From Saints and Scholars (the Reform Ireland blog):
Today was a short day at GAFCON, but a highly significant day. Details will be released later by the GAFCON leadership, but what can be said is that decisions are being taken by those at GAFCON in a very tangible atmosphere of prayer, joy and worship. Not only is there a deep sense of fellowship in Christ, but also there is a huge desire to move forward under the Lordship of Christ to accomplish his mission in the world.
Yesterday, a wonderful aspect of the corporate worship of GAFCON was the marvellous singing led by the members of the Mothers’ Union Choir of Nigeria. But even that was trumped by a choir of four south American bishops, one toting a guitar, leading in a time of joyful praise - in spanish! Joyful as the fellowship is at GAFCON, it is most certainly not a spiritual ‘jamboree’. There is a serious determination to be about the heavenly Father’s business and this is expressed in the workshops, the plenary sessions, and in casual conversations.
Those who profess faith in Christ and are suspicious, or dismissory, or sceptical, or fearful, or downright hostile to GAFCON, should pause to think what exactly they are doing. Here at GAFCON are joyful, committed believers in Christ, faithful Anglicans, intensely loyal to the teachings of the Scripture as expressed in the formularies of Anglicanism: here, amongst the throng at GAFCON are some of Anglicanism’s best scholars and leaders; here are some of Anglicanism’s best evangelists; and here are people committed to godly living in Christ Jesus. What’s bad about that? Are those who sneer at or dismiss GAFCON jealous of the vitality and christian determination of the churches represented here? Do they feel threatened by the Gospel emphasis of GAFCON? If so, how then can they claim with any integrity to really have faith in Christ? They should be rejoicing at GAFCON, not keeping it at arm’s length!

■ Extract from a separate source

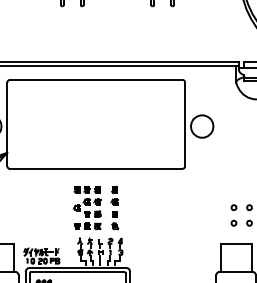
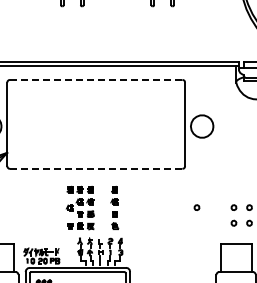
line at (96, 79): solid -> dashed
line at (96, 168): solid -> dashed
part at (86, 207) position: (86, 207) -> (79, 207)
part at (196, 207): none -> present
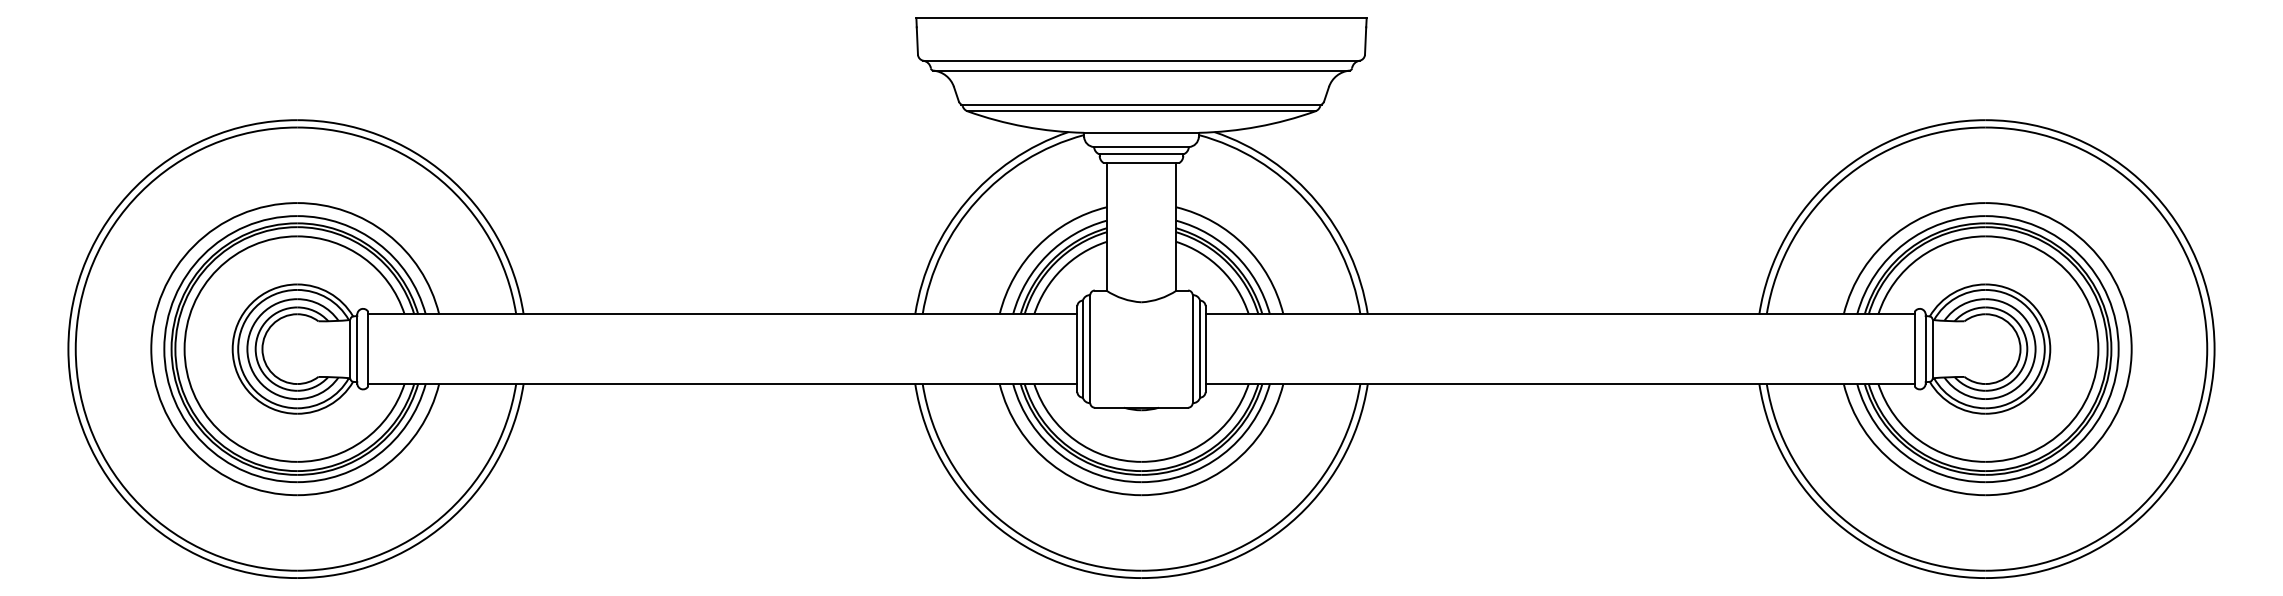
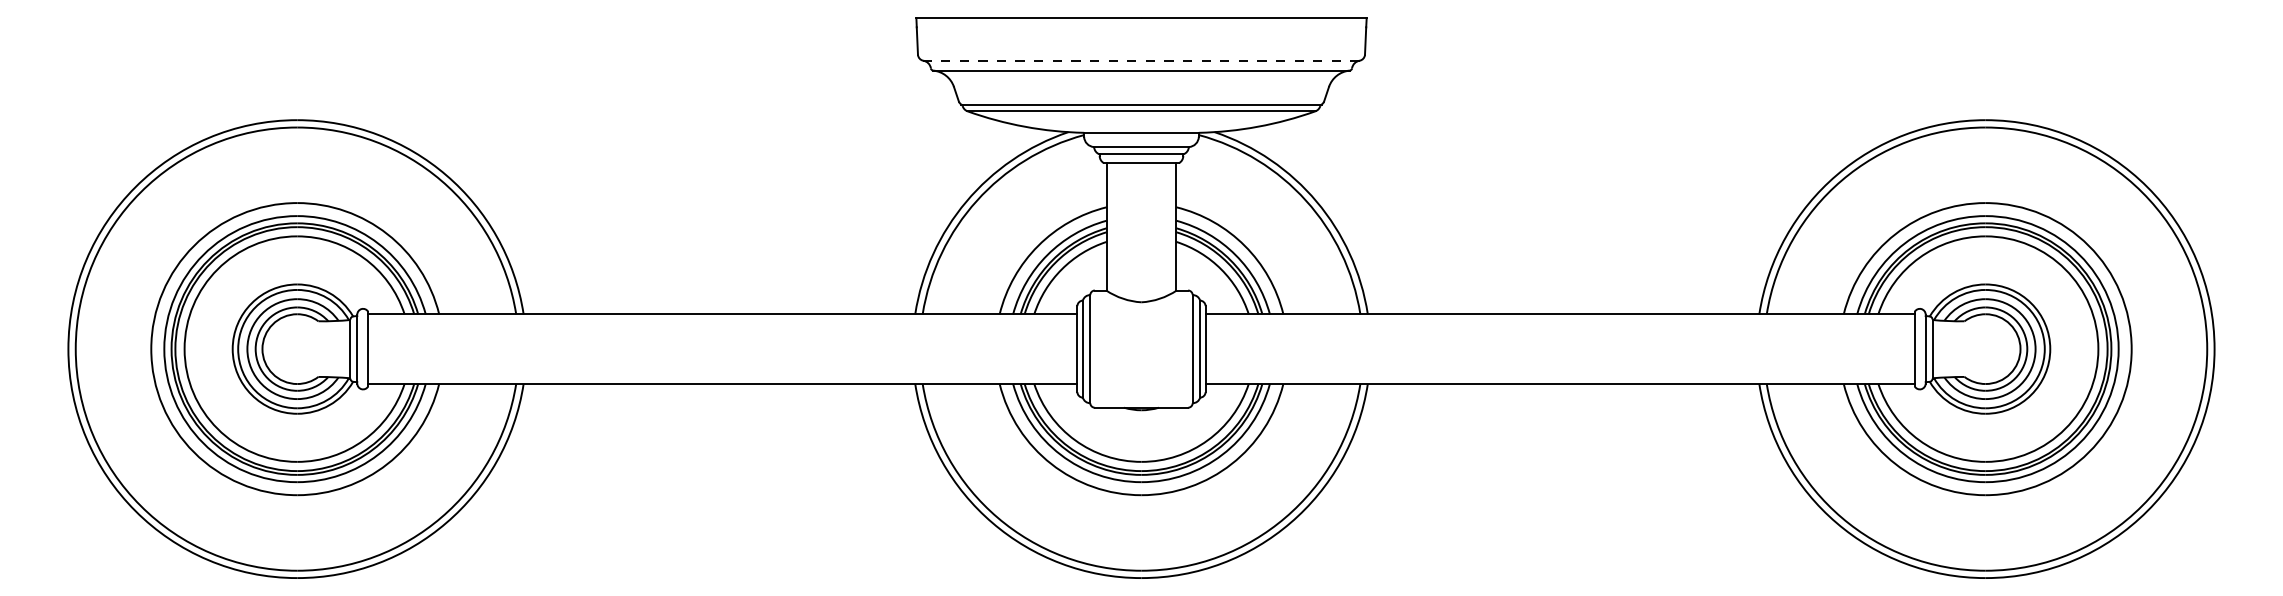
line at (1140, 60): solid -> dashed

GAFCON represents a movement that, under God, will renew Anglicanism and take it forward in serving Christ in the world. Isn’t that what those who have the Gospel at heart and the best interests of the Church of Ireland want to do? Then, if that is so, the decisions and statements of GAFCON should rejoice the heart and cause us in the Church of Ireland to want to align ourselves in joyful committment to the Gospel imperatives they reflect.